Best Practices & Growth Opportunities
Best Practices
AI integration is the most transformative trend in VM. Of particular focus are applications in automated vulnerability prioritization, predictive threat analytics, false positive reduction, and natural language processing for remediation guidance. AI-driven solutions allow organizations by processing the overwhelming volume of vulnerabilities to identify a small fraction that pose high risk, reducing security analysts' workloads. AI integrations must be foundational rather than supplementary.
Leading VM vendors are transitioning from traditional vulnerability scanners to comprehensive exposure management solutions, incorporating as many elements of risk management into their portfolio as possible. Elements include external attack surface management, automated security validation, predictive threat intelligence, web application scanning, cloud security, and endpoint security. Product development roadmaps feature these as near-term plans through in-house development, partnerships, or acquisitions.
The VM market is at the cusp of a technology refresh cycle. As vulnerability discovery becomes standardized, prioritization and remediation have become focus areas for the innovation pipeline. Traditional CVSS-based prioritization is inadequate for the modern threat landscape. Top vendors are developing prioritization algorithms that incorporate contextual risk factors, such as threat intelligence feeds, attack path analysis, and business context awareness, into their risk scoring algorithms.
Growth Opportunities
- Managed security services are a growth area, particularly for organizations lacking in-house expertise. VMaaS vendors compete based on service-level agreements, resource availability, and turnaround time. Demand for VMaaS has risen recently because of cyber skill shortages and organizations' perceptions of VM operations' complexity. The large volume of vulnerabilities to be fixed, despite assigning criticality ratings, is a key factor in the emergence of VMaaS as a separate segment.

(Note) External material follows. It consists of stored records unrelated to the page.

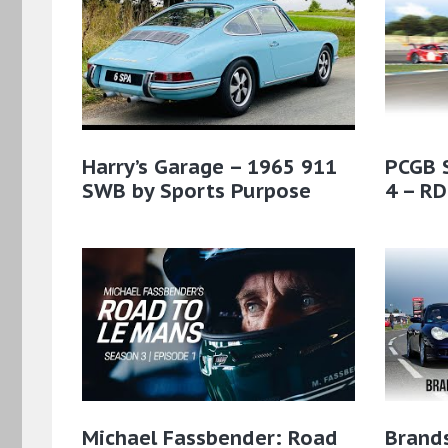
Harry’s Garage – 1965 911
PCGB 
SWB by Sports Purpose
4 – RD
Michael Fassbender: Road
Brands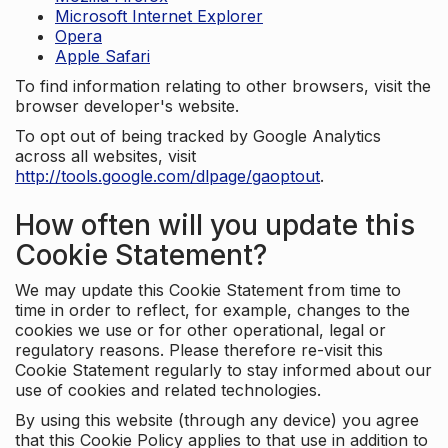
Microsoft Internet Explorer
Opera
Apple Safari
To find information relating to other browsers, visit the
browser developer's website.
To opt out of being tracked by Google Analytics
across all websites, visit
http://tools.google.com/dlpage/gaoptout
.
How often will you update this
Cookie Statement?
We may update this Cookie Statement from time to
time in order to reflect, for example, changes to the
cookies we use or for other operational, legal or
regulatory reasons. Please therefore re-visit this
Cookie Statement regularly to stay informed about our
use of cookies and related technologies.
By using this website (through any device) you agree
that this Cookie Policy applies to that use in addition to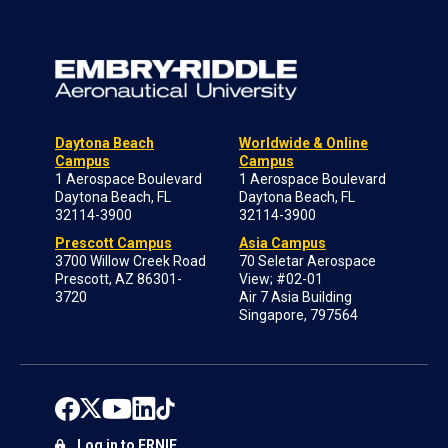
Daytona Beach
Worldwide & Online
Campus
Campus
1 Aerospace Boulevard
1 Aerospace Boulevard
Daytona Beach, FL
Daytona Beach, FL
32114-3900
32114-3900
Prescott Campus
Asia Campus
3700 Willow Creek Road
70 Seletar Aerospace
Prescott, AZ 86301-
View; #02-01
3720
Air 7 Asia Building
Singapore, 797564
Log in to ERNIE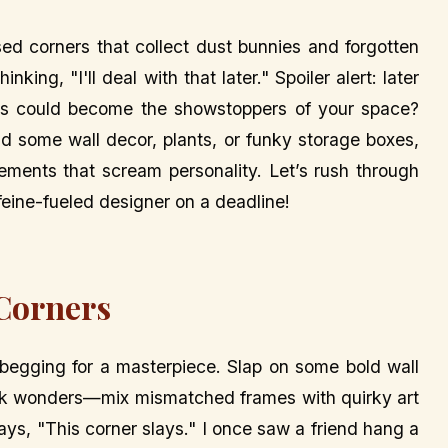
corners that collect dust bunnies and forgotten
ing, "I'll deal with that later." Spoiler alert: later
ks could become the showstoppers of your space?
and some wall decor, plants, or funky storage boxes,
ements that scream personality. Let’s rush through
feine-fueled designer on a deadline!
Corners
s begging for a masterpiece. Slap on some bold wall
work wonders—mix mismatched frames with quirky art
says, "This corner slays." I once saw a friend hang a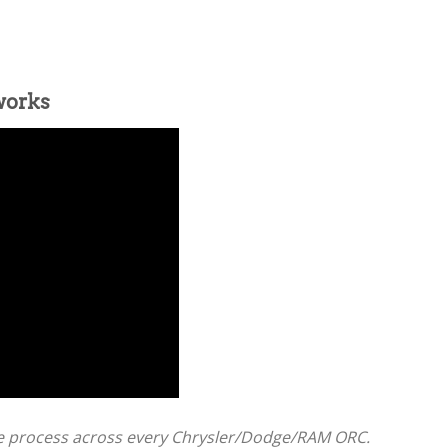
works
e process across every Chrysler/Dodge/RAM ORC.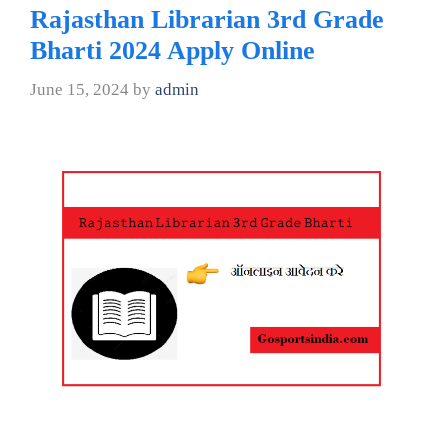
Rajasthan Librarian 3rd Grade
Bharti 2024 Apply Online
June 15, 2024
by
admin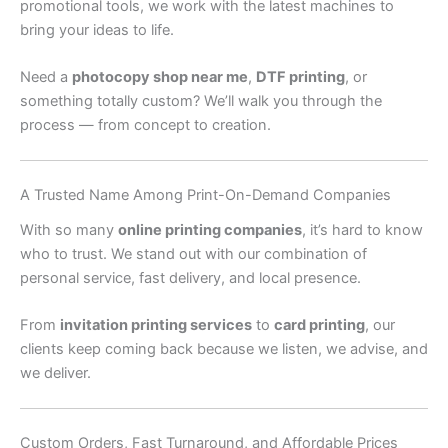
promotional tools, we work with the latest machines to
bring your ideas to life.
Need a
photocopy shop near me
,
DTF printing
, or
something totally custom? We’ll walk you through the
process — from concept to creation.
A Trusted Name Among Print-On-Demand Companies
With so many
online printing companies
, it’s hard to know
who to trust. We stand out with our combination of
personal service, fast delivery, and local presence.
From
invitation printing services
to
card printing
, our
clients keep coming back because we listen, we advise, and
we deliver.
Custom Orders, Fast Turnaround, and Affordable Prices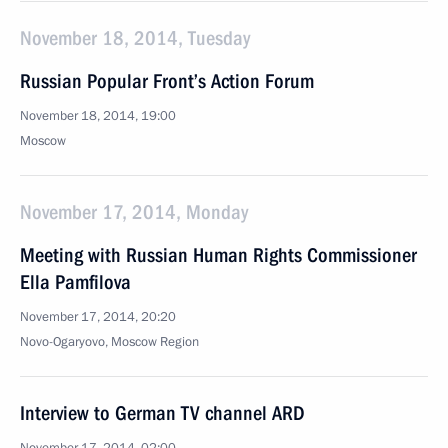
November 18, 2014, Tuesday
Russian Popular Front’s Action Forum
November 18, 2014, 19:00
Moscow
November 17, 2014, Monday
Meeting with Russian Human Rights Commissioner
Ella Pamfilova
November 17, 2014, 20:20
Novo-Ogaryovo, Moscow Region
Interview to German TV channel ARD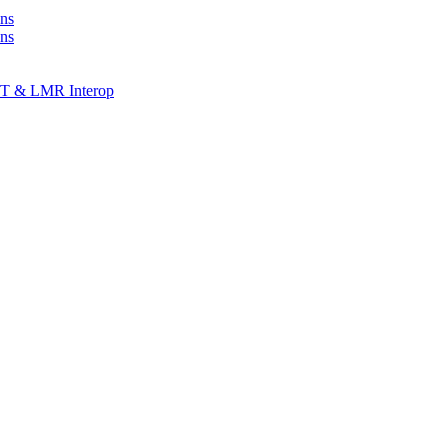
ns
ons
T & LMR Interop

- The integration of AI and machine learning is one of the most significant growth opportunities for VM vendors. Organizations are seeking AI-powered solutions that can analyze vast data sets to identify patterns and anomalies, reduce false positives, and automate remediation workflows. AI-driven VM tools improve efficiency and accuracy across all stages of the VM lifecycle.
- A significant opportunity exists for specialized solutions and go-to-market strategies that cater to organizations with limited budgets or access to cybersecurity expertise. VM vendors must have flexible licensing options, such as usage-based pricing or monthly subscription plans, to appeal to SMEs that recognize the imminent impact of the evolving threat landscape. SMEs would benefit from managed or outsourced VM services.